Erik Nesson, a Ball State economics professor, found that a $1 cigarette excise tax increase reduces the probability that a household purchases e-cigarette products by about 22 percent and cuts the number of e-cigarette product purchases by about 42 percent. The tax also leads to an 18 percent increase in the probability that a household buys smoking cessation products.
“When cigarette taxes increase, people smoke less, cutting back on buying both cigarettes and e-cigarettes,” he said. “That was a surprise. We thought that people would cut back on cigarettes and increase purchases of the electronic option, but that doesn’t seem to be happening.

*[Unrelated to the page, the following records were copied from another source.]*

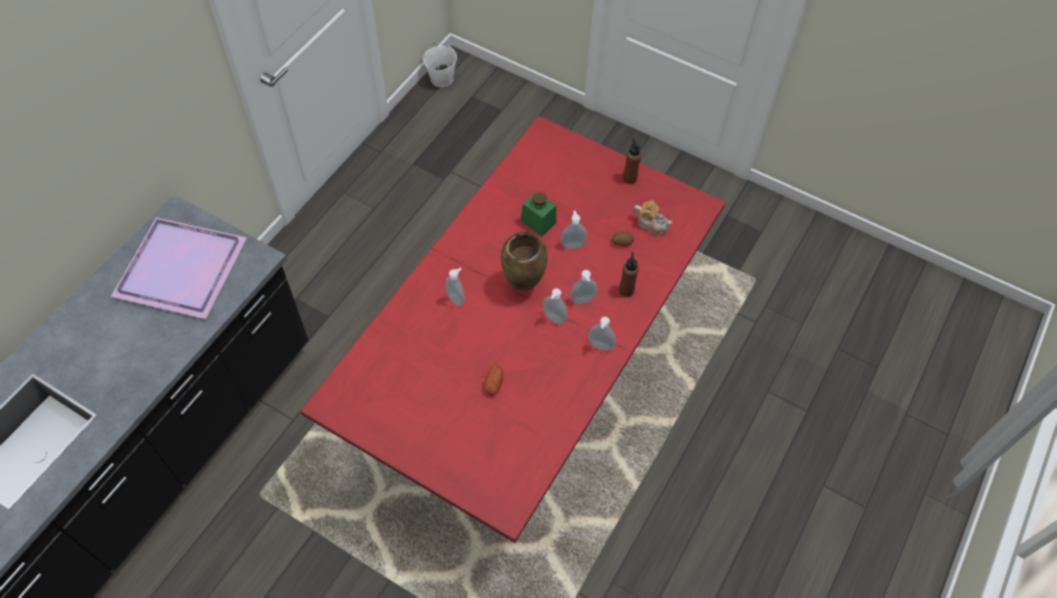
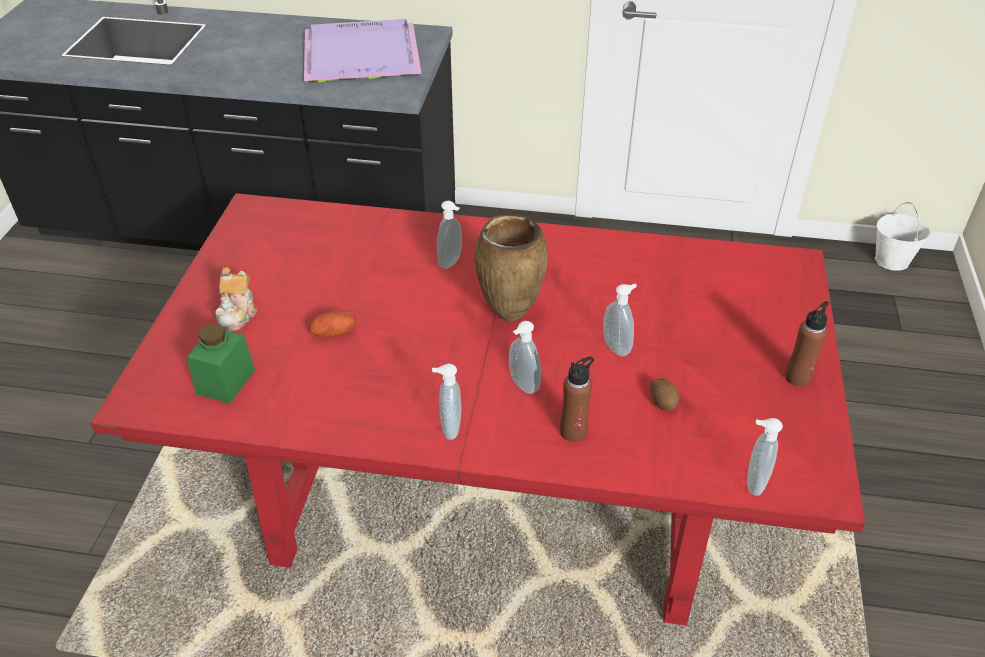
camera: 70 degrees right, 15 degrees down
(538, 222) = (631, 301): green jar -> green jar (225, 382)
(553, 319) = (471, 362): soap dispenser -> soap dispenser (752, 482)
(651, 224) = (728, 429): teapot -> teapot (238, 314)

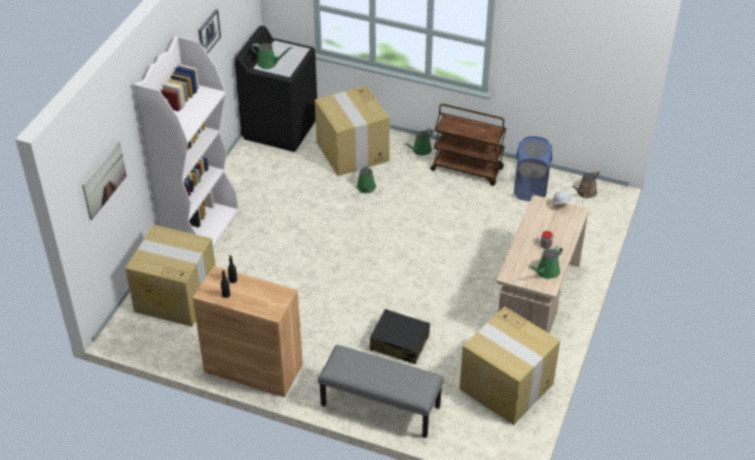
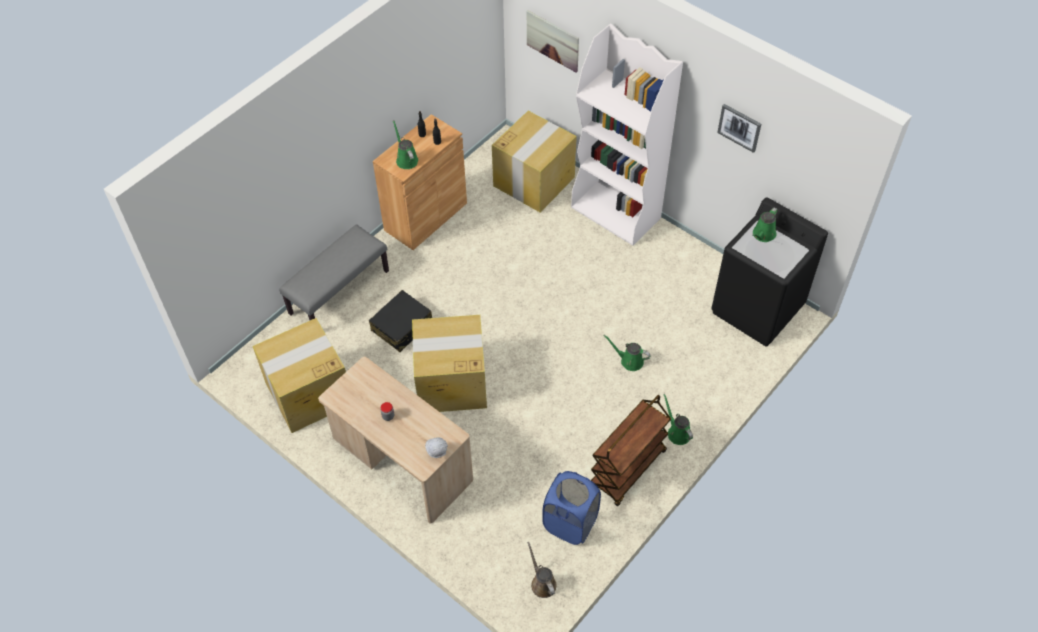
camera: 110 degrees right, 10 degrees up
(353, 152) = (695, 365): cardboard box -> cardboard box (450, 382)
(546, 272) = (351, 402): green watering can -> green watering can (406, 159)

“Our results also indicate that, at least among adults, more stringent e-cigarette restrictions are unlikely to affect either cigarette or e-cigarette consumption. Furthermore, cigarette tax increases are likely to reduce nicotine intake from both cigarettes and e-cigarettes.”
Nesson joined with faculty from the University of Wisconsin-Oshkosh and Bates College to conduct the study, “The Relationship between Cigarettes and Electronic Cigarettes: Evidence from Household Panel Data.”
The research, published by Journal of Health Economics, is the first to examine how increases in cigarette excise taxes and smoke-free air (SFA) laws affect sales of e-cigarettes products among adults. Researchers tracked the purchases of households before and after increases in cigarette taxes and SFA laws using the Nielsen Consumer Panel between 2011 and 2015. The overall sample represents about 99,000 households.
“We confirm many previous studies that also find cigarette excise taxes and SFA laws reduce smoking,” Nesson said.
Nesson said the study’s results suggest potentially important implications for tobacco control policy.
“Estimates indicate that cigarette taxation remains a critical tool for controlling nicotine consumption and addiction,” he said. “Nevertheless, it is important for policymakers to understand the relationship between cigarettes and e-cigarettes.”